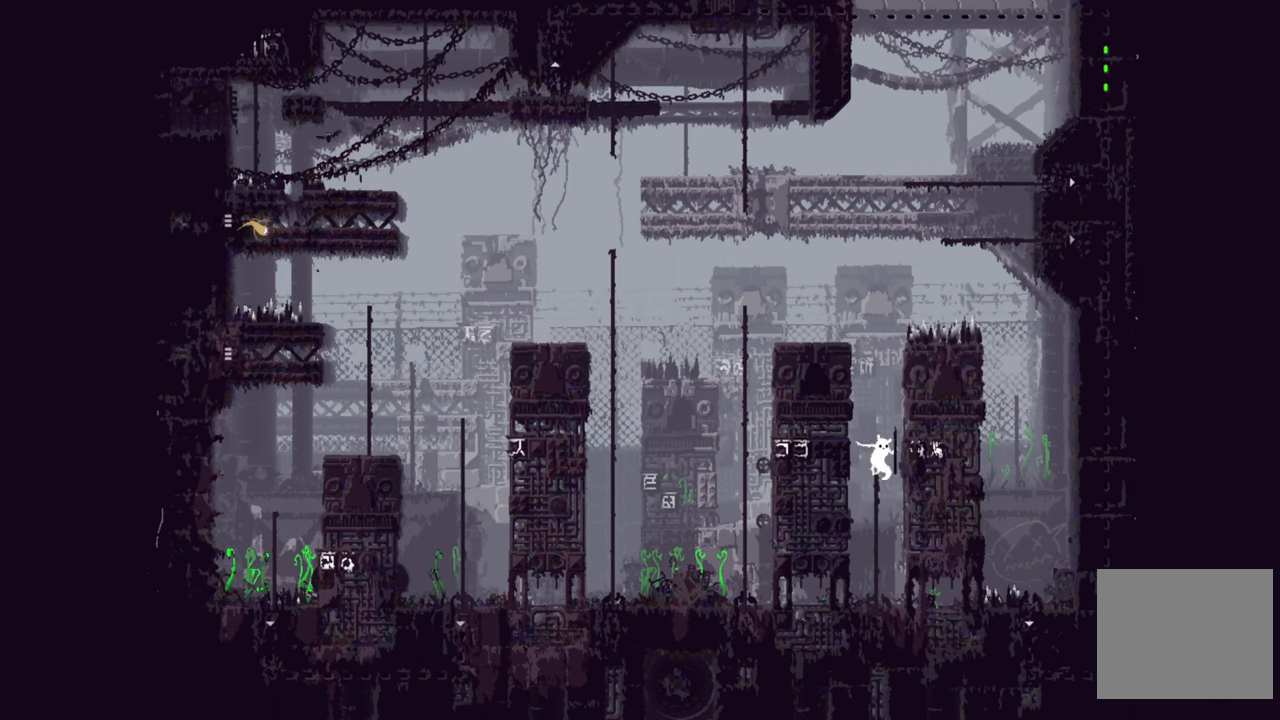
{"buttons": [], "left_stick": "center", "right_stick": "center", "events": [[50, "left_stick", "left"], [100, "A", "down"], [200, "A", "up"], [417, "left_stick", "center"]]}
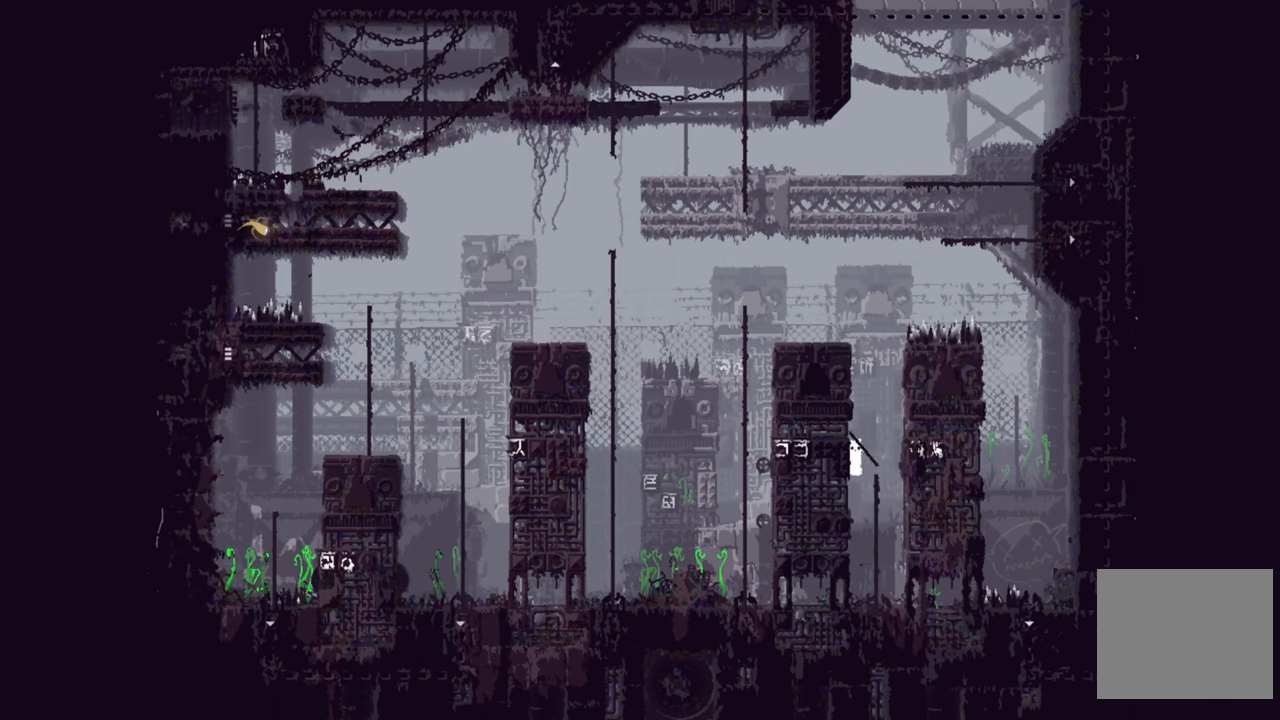
{"buttons": [], "left_stick": "left", "right_stick": "center", "events": [[417, "left_stick", "left"]]}
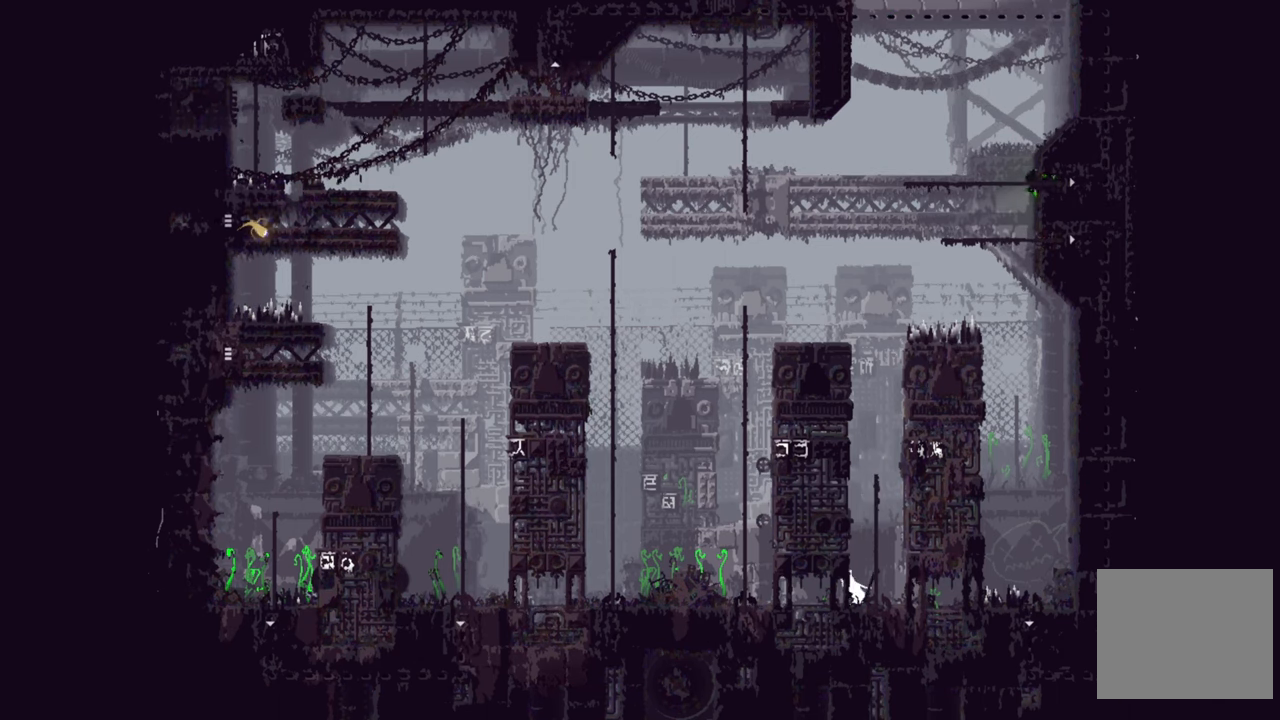
{"buttons": [], "left_stick": "up-left", "right_stick": "center", "events": [[200, "left_stick", "up-left"]]}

__PROBLEM__:
Set down the material above exactly as written, but not the pictures.

__RESULT OF THIS TASK__:
{"buttons": [], "left_stick": "center", "right_stick": "center", "events": [[50, "left_stick", "left"], [100, "A", "down"], [200, "A", "up"], [417, "left_stick", "center"]]}
{"buttons": [], "left_stick": "left", "right_stick": "center", "events": [[417, "left_stick", "left"]]}
{"buttons": [], "left_stick": "up-left", "right_stick": "center", "events": [[200, "left_stick", "up-left"]]}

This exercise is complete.